Moving transformed parameters to reduce_sum

I have a massive transformed parameters block that I wish to move into reduce_sum. Based on this tutorial, it should be possible (quote - “For Stan programs this will usually mean that code in the transformed parameters and model block will be moved into the partial sum function”). However, when I declare my parameters I get the error No transformations/constraints allowed. Also from my understanding, parameters that are declared outside of the parameter blocks are not saved to the final output. Is there a way around it?
Thanks!

Hi,
I don’t think we can help you much without seeing the code that triggerred the error. I would guess that the parser is complaining about declarations like:

real my_fun() {
  real<lower=0> a;
  ...
}

Where a constraint on parameter is used for variables that are not at the top level of parameters / transformed parameters / generated quantities. This is because Stan currently cannot and does not enforce constraints for variables defined elsewhere. The quick solution is to remove the constraints - you then obviously have a bit more responsibility to make sure your code always generates values that satisfy the constraints.

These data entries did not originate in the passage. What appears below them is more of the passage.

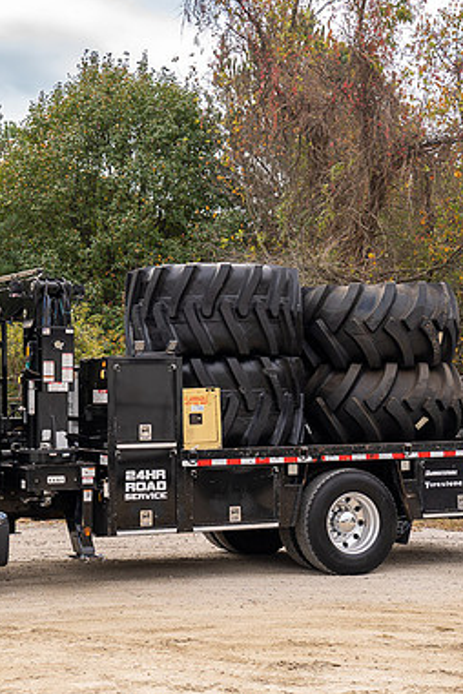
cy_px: 345
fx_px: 1235
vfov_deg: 31.4
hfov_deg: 21.1
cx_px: 111
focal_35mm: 64
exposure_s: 1/80
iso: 100
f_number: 4.5
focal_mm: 42
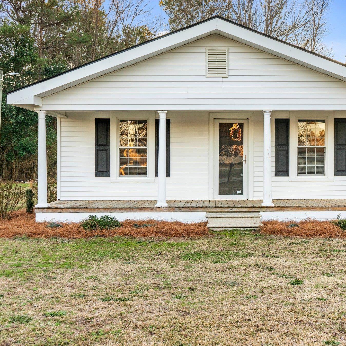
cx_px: 222
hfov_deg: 38.0
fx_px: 498
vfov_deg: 38.3
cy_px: 172
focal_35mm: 44
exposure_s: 1/80
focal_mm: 34
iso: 200
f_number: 8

Best of luck with your model.

2 Likes

Yes, this is what I tried to do. Thanks so much! I came to the solution where I recalculate the parameters in the generated quantities block and this saves them to the final output. Just to be sure – there is no difference in declaring parameters in parameters block or in the model block (expect for the constrains issue), right?

Yes, that would be the recommended approach. Note that generated quantities are evaluated once per iteration while model / transformed parameters once per gradient evaluation, which may be many per iteration. Also in generated quantities the gradient is not evaluated, so all in all the penalty for computing something in gen. quants. is much lower than in model.

Yes, no constraints + stuff declared in model block is not saved in the output.

Best of luck!

This is a good point that I haven’t considered.

So if in the model I have, for example:

    real criterion_cd_pr_std[N,W]; 
    real criterion_cd_pr[N,W]; 
    real criterion_cd[N,W];
    real X[N,W,Xdim];

     for (s in 1:N) {                
        for (w in 1:W) {

            criterion_cd_pr_std[s,w] ~ std_normal();
            
            if (w == 1) {
                    X[s,w,] = to_array_1d(X1[s,]); 
            } else {
                    X[s,w,] = to_array_1d(A * to_vector(X[s,w-1,]));
            }  
            
            criterion_cd_pr[s,w] = (C * to_vector(X[s,w,]) + sigma_r*criterion_cd_pr_std[s,w]);
            criterion_cd[s,w]= exp(criterion_cd_pr[s,w]);   

	    choice_cd[s,w] ~ bernoulli(inv_logit(criterion_cd[s,w]));
         

and in generated quantities I have the mirroring calculations of criterion_cd:

    real criterion_cd[N,W];
    real criterion_cd_pr[N,W];
    real X[N,W,Xdim];

     for (s in 1:N) {                
        for (w in 1:W) {
            
            if (w == 1) {
                    X[s,w,] = to_array_1d(X1[s,]); 
            } else {
                    X[s,w,] = to_array_1d(A * to_vector(X[s,w-1,]));
            }  
            
            criterion_cd_pr[s,w] = (C * to_vector(X[s,w,]) + sigma_r*criterion_cd_pr_std[s,w]);
            criterion_cd[s,w]= exp(criterion_cd_pr[s,w]);           
        }
    }

So the criterion_cd parameter that I fit the bernoulli with is different when I calculate it in the generated quantities block and when I actually fit the model?

edits - fixed errors in the example and simplified it.

Not really “different” it is just that the model block is evaluated for each transition until a U-turn is detected and gen. quants only once per iteration (i.e. after U-turn is detected and one point on the whole trajectory is accepted). The samples you get from the model are the accepted points from each trajectory (i.e. one per iteration). However, since it is the same code with the same input numbers, the result for the accepted point during computing the trajectory and the ones computed in gen. quants should match (unless there is a bug in Stan).

My point was primarily about efficiency: computing something in gen. quants tends to be much cheaper than computing the same in model / tranformed parameters, so even if you end up having a duplicated code in gen. quants, it is unlikely to affect performance much.

Hope that clarifies more than confuses.

1 Like

It makes sense. Thank you!